As security professionals helping customers build secure solutions, we’re often told to “think like an attacker”. That is to say, put yourselves into the shoes of an attacker to work out how you might attack an application, or server, or infrastructure, and allow this to drive your thinking on what defences to build. This is normally followed by a quote by Sun Tzu about knowing your enemy and not fearing the battle.
I don’t disagree that this is one way of addressing the problem but is it still the best way in today’s threat landscape? Questions that often arise with this approach are “who is our attacker?”, “what are their skills and capabilities?” and “what is their motivation?” This can be subjective analysis and answers could be so wide-ranging as to be unmanageable. Is it a rogue ex-employee seeking collateral damage, for example, or a wannabe who’s looking to be malicious and deface a website or a hacktivist group attempting to DDoS an organisation?
In Adam Shostack’s book “Threat Modeling, designing for security”, Adam outlines approaches to Threat Modeling and argues that focusing on attackers is not as useful as it may appear to be. While it can make the threats seem more real, there is a danger that bias comes into play and people dismiss types of threat actors altogether or come up with wildly imaginative attack scenarios, or even focus on the threats they have mitigated with controls already. Also, security professionals in the blue corner may not find it natural to think like their nemeses in the red corner and could miss key threats.
Instead, Adam recommends focusing on the software because this is where most of the “knowns” are known.
As an alternative approach, how about if security professionals “think like a developer” instead? I understand there are similar challenges here with an understanding of development processes and practices but, if we focused on the tools and techniques of developers, could this help ensure we can stay ahead of the game?
Another reason to consider a different approach is that, in today’s app-centric, fast moving world of application development, it’s not necessarily a lack of understanding of the attacker that threatens our apps. It’s more about not being able to build security into applications and the reliance on reactive controls, or a lack of visibility into security weaknesses and the ability to respond in a timely fashion.

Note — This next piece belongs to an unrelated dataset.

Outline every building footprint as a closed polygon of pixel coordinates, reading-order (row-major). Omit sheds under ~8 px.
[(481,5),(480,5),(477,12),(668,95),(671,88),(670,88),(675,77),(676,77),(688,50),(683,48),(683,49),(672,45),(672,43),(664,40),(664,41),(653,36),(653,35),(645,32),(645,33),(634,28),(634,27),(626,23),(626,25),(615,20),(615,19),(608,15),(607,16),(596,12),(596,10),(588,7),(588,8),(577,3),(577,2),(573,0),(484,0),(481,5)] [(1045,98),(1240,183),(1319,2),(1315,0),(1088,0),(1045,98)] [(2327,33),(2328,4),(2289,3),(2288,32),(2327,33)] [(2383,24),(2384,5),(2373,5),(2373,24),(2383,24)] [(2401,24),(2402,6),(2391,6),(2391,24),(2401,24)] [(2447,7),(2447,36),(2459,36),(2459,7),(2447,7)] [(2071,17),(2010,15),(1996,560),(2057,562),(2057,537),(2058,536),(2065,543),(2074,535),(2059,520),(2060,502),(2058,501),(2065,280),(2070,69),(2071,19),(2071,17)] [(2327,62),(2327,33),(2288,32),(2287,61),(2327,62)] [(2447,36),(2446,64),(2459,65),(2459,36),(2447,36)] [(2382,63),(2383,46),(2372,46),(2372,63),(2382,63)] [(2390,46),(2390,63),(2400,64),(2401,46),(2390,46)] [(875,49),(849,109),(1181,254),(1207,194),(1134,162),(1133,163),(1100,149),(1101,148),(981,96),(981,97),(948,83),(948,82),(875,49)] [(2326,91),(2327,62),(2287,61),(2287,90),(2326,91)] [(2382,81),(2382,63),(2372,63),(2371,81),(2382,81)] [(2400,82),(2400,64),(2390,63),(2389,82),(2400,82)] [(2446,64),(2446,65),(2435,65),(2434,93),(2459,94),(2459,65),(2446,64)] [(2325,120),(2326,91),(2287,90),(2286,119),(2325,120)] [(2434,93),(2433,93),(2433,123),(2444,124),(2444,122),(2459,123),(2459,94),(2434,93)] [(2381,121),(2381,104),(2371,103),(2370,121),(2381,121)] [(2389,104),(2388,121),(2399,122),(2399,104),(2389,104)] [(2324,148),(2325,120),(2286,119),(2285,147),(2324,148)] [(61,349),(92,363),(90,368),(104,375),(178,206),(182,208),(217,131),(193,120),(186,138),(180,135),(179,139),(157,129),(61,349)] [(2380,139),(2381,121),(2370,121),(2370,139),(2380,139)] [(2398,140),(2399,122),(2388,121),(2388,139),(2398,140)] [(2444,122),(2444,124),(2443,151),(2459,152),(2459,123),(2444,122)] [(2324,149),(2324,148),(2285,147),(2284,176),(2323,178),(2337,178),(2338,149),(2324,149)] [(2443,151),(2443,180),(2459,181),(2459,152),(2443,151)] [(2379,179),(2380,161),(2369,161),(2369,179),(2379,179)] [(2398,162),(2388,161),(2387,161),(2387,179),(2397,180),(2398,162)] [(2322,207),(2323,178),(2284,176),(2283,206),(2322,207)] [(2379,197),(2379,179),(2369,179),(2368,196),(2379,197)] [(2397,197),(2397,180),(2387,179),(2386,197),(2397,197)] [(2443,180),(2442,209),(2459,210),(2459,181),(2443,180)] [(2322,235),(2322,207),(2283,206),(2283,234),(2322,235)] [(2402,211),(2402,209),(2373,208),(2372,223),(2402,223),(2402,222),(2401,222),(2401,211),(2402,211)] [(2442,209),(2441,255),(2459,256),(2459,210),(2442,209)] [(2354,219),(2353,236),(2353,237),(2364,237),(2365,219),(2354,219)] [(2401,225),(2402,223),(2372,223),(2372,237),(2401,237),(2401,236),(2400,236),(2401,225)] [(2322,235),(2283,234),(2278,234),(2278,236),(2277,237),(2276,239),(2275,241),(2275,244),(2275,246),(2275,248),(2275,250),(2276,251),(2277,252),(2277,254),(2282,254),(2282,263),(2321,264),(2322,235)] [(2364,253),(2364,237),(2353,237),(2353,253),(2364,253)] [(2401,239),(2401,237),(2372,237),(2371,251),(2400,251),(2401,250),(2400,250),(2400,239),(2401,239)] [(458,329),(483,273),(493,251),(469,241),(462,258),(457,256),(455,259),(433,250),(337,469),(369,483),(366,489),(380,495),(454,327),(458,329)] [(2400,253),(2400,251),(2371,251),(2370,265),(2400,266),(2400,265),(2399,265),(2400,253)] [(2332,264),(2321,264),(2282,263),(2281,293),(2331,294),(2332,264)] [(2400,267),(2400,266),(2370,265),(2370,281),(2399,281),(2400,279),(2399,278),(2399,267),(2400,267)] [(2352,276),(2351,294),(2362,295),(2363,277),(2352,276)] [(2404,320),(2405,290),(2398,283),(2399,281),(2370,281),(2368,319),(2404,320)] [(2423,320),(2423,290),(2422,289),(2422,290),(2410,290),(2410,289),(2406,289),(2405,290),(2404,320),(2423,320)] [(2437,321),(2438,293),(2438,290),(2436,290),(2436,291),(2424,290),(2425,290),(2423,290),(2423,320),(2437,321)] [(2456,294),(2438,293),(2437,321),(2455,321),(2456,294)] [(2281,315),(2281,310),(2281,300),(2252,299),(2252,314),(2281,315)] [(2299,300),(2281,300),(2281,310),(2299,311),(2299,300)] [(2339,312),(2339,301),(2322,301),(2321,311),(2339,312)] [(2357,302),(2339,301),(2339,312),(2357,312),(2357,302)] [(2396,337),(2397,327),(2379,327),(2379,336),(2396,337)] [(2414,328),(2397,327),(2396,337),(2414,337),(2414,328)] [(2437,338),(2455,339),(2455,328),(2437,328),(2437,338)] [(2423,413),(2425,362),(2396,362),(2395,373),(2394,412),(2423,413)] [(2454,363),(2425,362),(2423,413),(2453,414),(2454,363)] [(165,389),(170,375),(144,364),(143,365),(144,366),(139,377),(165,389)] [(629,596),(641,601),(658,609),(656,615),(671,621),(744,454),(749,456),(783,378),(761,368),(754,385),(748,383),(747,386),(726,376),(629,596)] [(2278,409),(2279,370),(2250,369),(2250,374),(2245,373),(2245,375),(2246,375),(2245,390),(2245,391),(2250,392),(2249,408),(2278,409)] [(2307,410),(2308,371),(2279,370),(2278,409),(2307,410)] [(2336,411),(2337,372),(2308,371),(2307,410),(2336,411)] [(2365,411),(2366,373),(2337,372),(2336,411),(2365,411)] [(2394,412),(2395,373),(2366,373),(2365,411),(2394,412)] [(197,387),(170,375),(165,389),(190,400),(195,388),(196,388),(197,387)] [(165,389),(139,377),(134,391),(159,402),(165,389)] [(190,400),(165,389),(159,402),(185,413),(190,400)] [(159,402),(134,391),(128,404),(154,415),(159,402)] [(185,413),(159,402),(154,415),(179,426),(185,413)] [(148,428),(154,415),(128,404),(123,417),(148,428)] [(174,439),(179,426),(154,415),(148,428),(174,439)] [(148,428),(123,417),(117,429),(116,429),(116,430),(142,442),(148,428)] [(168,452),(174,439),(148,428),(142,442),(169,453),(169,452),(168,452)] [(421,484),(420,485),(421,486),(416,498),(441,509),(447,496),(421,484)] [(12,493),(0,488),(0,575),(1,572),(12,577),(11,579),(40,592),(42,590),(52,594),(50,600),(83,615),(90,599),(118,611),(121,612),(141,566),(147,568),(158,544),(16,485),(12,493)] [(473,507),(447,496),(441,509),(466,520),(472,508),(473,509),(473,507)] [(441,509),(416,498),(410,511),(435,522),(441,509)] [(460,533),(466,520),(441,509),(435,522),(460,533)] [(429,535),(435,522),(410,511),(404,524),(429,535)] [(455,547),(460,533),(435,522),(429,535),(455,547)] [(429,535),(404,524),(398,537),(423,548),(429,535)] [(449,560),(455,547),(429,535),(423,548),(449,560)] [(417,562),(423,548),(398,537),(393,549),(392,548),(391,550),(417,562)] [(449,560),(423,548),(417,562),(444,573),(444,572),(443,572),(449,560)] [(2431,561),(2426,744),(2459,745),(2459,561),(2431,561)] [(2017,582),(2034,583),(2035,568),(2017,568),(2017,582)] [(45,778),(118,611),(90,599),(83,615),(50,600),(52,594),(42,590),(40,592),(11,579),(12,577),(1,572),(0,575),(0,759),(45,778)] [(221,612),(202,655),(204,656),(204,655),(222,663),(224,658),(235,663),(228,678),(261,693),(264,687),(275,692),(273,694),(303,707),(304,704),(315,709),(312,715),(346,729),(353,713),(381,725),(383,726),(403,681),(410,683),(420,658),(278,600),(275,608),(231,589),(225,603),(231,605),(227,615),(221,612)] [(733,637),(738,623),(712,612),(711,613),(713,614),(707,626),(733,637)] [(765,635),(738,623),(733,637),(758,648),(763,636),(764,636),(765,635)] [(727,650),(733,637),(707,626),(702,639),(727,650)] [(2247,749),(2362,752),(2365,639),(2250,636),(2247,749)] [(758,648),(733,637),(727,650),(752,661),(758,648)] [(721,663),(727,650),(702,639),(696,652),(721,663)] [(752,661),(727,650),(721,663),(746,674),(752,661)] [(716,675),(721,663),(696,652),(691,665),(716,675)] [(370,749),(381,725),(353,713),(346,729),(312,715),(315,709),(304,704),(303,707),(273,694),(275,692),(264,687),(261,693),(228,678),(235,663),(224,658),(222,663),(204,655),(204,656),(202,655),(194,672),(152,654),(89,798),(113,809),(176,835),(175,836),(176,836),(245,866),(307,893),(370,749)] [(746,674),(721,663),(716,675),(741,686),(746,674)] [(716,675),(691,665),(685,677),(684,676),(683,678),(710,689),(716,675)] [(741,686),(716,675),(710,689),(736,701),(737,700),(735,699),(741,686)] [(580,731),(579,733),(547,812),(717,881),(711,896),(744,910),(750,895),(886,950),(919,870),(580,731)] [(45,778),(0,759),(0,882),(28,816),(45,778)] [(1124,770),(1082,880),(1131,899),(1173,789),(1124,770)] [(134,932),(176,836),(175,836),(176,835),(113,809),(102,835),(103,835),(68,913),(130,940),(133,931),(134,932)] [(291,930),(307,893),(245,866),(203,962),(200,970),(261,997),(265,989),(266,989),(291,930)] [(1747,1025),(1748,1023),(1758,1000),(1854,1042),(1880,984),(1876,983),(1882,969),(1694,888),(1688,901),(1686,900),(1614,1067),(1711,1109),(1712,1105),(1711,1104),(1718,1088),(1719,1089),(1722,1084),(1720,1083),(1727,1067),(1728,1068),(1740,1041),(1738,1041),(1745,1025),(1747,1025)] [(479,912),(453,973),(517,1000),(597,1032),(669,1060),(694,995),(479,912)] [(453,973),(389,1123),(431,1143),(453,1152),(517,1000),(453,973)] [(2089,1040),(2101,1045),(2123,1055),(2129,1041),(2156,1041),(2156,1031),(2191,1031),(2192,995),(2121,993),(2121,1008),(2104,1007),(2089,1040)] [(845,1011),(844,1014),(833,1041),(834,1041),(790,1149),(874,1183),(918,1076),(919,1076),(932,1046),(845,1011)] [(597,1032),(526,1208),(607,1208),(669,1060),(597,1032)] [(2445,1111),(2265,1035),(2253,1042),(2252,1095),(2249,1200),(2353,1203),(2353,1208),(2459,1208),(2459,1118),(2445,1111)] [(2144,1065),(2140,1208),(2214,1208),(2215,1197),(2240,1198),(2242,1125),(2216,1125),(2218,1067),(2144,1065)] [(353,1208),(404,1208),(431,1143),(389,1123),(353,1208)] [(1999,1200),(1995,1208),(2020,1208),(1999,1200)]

For the former, I’ve spoken previously about the need to move from DevOps to DevSecOps practices and embed security testing into application development pipelines, part of the “shift left” approach to secure development.
For the latter, it’s best to accept that there are always going to be bugs, but have processes in place to be reactive once new bugs are found. Whitehat’s 2018 Application Security Statistics Report noted the average “Time to Fix” of vulnerability risk levels had, in general, increased from the previous year. In fact, critical threats take an average of 139 days to fix. Interestingly, if we look into the timeline of the Apache Struts vulnerability and the Equifax breach, on March 6th Apache released a fix for the vulnerability and the very next day an exploit appeared. Equifax was breached two months later on 14th May, and it was a further two months before Equifax detected the breach.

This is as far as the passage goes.